Dem Petrus hat er die Wahrheit gezeigt.

Für einen winzigen Moment.

Hat ihn durch sein Kaleidoskop schauen lassen.

Und da hat er dieses wunderschöne Bild gesehen.

Gottes Bild vom Ganzen.

Von Jesus. Von uns. Von der Kirche.

„Du bist Christus, des lebendigen Gottes Sohn.“

Das sagt Petrus auch zu uns.

Weil Gott es ihm gezeigt hat.

Darauf kommt es an.

Nehmt Eure vielen kleinen einzelnen Wahrheiten

und legt sie zusammen.

Und misstraut denen, die behaupten sie hätten Wahrheit.

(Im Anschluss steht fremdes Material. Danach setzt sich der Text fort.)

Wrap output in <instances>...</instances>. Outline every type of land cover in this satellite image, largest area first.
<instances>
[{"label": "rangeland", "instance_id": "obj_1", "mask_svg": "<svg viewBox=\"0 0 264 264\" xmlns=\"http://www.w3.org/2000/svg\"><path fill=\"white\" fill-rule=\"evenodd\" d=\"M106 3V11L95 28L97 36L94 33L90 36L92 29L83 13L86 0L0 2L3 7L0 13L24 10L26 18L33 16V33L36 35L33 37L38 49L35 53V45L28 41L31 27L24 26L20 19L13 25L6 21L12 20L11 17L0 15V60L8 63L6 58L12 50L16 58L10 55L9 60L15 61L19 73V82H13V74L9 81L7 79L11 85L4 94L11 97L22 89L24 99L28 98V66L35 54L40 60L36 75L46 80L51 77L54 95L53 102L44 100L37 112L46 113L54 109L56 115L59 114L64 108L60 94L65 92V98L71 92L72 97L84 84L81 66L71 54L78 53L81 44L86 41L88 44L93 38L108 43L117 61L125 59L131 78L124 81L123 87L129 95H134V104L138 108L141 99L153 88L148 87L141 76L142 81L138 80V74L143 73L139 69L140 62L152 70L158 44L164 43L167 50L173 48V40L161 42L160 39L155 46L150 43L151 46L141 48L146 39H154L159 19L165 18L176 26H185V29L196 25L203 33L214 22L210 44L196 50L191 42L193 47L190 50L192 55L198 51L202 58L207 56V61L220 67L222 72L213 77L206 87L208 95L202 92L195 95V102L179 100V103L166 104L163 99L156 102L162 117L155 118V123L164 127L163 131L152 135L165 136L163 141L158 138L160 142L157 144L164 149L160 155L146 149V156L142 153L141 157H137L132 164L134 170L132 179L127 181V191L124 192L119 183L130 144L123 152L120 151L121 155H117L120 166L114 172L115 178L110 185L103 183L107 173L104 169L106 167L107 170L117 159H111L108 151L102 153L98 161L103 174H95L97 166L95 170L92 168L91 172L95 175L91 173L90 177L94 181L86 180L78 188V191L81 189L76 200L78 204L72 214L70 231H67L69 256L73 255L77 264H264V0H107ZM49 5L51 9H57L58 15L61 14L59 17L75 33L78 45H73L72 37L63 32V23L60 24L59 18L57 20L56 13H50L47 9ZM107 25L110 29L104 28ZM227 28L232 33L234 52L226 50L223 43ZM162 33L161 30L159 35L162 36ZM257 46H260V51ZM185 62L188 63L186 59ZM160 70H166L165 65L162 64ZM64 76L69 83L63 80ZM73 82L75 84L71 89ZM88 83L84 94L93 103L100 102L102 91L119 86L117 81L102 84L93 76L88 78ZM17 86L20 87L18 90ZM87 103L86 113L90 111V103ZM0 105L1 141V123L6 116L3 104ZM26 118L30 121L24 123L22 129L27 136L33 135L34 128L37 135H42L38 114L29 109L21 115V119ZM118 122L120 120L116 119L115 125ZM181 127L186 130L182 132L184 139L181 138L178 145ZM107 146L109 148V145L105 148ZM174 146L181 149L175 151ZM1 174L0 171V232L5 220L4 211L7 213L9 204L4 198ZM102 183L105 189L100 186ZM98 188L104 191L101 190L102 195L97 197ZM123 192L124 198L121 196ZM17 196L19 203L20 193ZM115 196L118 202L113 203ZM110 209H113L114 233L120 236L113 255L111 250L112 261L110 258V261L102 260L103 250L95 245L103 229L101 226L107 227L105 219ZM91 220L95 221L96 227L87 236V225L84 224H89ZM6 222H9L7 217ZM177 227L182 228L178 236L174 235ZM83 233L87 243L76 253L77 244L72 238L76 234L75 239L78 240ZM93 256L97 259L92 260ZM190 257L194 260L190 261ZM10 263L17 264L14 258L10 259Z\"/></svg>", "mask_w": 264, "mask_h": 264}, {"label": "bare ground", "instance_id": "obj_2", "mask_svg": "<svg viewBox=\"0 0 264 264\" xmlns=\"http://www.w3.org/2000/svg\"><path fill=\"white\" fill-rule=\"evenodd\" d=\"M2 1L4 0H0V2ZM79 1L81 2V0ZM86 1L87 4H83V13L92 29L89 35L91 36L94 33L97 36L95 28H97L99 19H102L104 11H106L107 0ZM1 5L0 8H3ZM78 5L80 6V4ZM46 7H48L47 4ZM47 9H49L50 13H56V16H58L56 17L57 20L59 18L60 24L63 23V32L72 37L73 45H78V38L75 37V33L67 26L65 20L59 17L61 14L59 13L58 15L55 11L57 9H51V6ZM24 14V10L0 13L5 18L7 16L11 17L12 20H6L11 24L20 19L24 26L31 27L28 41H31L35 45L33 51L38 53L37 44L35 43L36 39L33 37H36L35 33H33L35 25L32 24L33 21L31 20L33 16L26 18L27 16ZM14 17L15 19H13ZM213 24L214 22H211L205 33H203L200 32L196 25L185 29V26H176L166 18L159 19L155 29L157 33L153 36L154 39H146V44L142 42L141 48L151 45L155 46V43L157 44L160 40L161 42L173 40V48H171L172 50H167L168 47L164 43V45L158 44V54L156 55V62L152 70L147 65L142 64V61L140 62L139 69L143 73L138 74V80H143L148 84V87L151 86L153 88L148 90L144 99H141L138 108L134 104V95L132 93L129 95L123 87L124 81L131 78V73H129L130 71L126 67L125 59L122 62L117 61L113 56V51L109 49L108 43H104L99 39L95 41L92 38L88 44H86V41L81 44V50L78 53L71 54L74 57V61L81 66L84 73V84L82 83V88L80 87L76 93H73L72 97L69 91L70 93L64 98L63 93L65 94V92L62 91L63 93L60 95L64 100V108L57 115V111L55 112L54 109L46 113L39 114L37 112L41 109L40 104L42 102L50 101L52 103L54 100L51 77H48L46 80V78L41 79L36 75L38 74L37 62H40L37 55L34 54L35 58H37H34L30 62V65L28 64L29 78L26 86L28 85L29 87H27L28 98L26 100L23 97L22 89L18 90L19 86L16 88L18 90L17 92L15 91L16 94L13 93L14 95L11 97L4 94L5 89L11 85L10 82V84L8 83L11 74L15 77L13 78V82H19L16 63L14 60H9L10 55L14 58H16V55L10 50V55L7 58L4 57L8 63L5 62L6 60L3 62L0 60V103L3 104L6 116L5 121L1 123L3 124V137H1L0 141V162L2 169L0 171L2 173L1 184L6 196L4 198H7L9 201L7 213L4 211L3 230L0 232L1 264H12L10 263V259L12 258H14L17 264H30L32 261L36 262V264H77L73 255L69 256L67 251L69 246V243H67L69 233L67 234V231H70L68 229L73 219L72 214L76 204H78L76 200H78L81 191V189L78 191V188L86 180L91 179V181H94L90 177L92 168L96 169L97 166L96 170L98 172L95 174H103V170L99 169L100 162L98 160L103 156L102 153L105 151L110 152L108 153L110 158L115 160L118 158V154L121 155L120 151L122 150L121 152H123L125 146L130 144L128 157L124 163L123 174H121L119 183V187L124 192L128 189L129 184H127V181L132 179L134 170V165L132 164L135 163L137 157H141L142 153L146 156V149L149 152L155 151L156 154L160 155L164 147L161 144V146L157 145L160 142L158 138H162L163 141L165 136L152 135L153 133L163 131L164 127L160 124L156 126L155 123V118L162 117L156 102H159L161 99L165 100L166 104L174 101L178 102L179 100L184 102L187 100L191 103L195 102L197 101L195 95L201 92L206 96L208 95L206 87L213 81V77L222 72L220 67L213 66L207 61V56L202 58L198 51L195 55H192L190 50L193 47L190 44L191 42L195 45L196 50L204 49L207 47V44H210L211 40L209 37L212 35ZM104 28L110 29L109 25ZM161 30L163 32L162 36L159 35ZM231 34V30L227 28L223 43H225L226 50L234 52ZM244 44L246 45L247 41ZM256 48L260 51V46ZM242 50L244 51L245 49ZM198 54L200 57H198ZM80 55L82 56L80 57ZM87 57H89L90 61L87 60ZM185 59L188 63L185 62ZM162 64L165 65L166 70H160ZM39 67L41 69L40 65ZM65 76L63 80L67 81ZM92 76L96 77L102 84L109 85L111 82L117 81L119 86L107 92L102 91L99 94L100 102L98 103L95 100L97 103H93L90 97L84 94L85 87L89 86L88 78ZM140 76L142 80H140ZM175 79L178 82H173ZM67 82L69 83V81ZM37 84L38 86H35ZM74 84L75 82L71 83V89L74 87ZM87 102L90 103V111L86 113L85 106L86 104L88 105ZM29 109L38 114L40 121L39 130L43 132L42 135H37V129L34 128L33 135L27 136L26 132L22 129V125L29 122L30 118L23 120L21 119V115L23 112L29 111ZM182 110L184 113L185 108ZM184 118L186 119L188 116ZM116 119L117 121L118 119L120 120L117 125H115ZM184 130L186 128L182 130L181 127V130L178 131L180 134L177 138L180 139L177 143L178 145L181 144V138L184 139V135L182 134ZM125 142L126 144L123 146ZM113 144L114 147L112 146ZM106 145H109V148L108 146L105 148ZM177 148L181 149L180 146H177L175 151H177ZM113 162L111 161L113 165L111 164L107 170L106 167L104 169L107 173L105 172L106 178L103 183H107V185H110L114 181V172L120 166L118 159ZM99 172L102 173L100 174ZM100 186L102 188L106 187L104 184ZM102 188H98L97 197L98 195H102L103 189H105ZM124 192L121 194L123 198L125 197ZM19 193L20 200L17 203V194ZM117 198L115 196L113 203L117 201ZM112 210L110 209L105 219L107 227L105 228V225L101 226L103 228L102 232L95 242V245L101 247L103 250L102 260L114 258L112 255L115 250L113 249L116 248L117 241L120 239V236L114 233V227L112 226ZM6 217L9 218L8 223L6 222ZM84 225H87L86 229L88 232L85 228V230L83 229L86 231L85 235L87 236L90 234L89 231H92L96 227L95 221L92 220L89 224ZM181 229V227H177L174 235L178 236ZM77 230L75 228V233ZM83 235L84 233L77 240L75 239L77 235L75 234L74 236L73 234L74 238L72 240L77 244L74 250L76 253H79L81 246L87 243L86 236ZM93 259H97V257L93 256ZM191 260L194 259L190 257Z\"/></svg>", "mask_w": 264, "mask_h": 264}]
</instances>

Gott baut seine Gemeinde genau darauf:
In unserem Übereinander- und Zusammenlegen
unserer kleinen Wahrheitsschnipsel über Gott,
über die Kirche, über unser Leben.

Das ist Pfingsten:
Wenn wir dann durch Gottes Kaleidoskop schauen.
Und unsere kleinen Wahrheitsschnipsel ist seinem
Ganzen aufgehen. Wir sehen immer nur die Schnipsel,
das Zerteilte und Getrennte. Und wollen doch das Ganze sehen.

Und haben.

Mit Gott geht das.

„Wer bin ich?“

Ich bin einer, der an Jesus Christus glaubt,

„des lebendigen Gottes Sohn.“

Und Sie auch.

Und auch die anderen, die sich zu ihm bekennen.
Also, lieber Gott, lass es Pfingsten werden

Und schenke uns den richtigen Blick.

Den Blick weg von den Teilen und Schnipseln.

Den Blick auf das wunderschöne Ganze.

Gib uns Dein Kaleidoskop in die Hand und vor Augen.

Darauf wirst Du Deine Gemeinde bauen.

Und der Friede Gottes, der höher ist als unsere Vernunft, der halte unseren Verstand wach und unsere Hoffnung groß und unsere Liebe lebendig. Amen.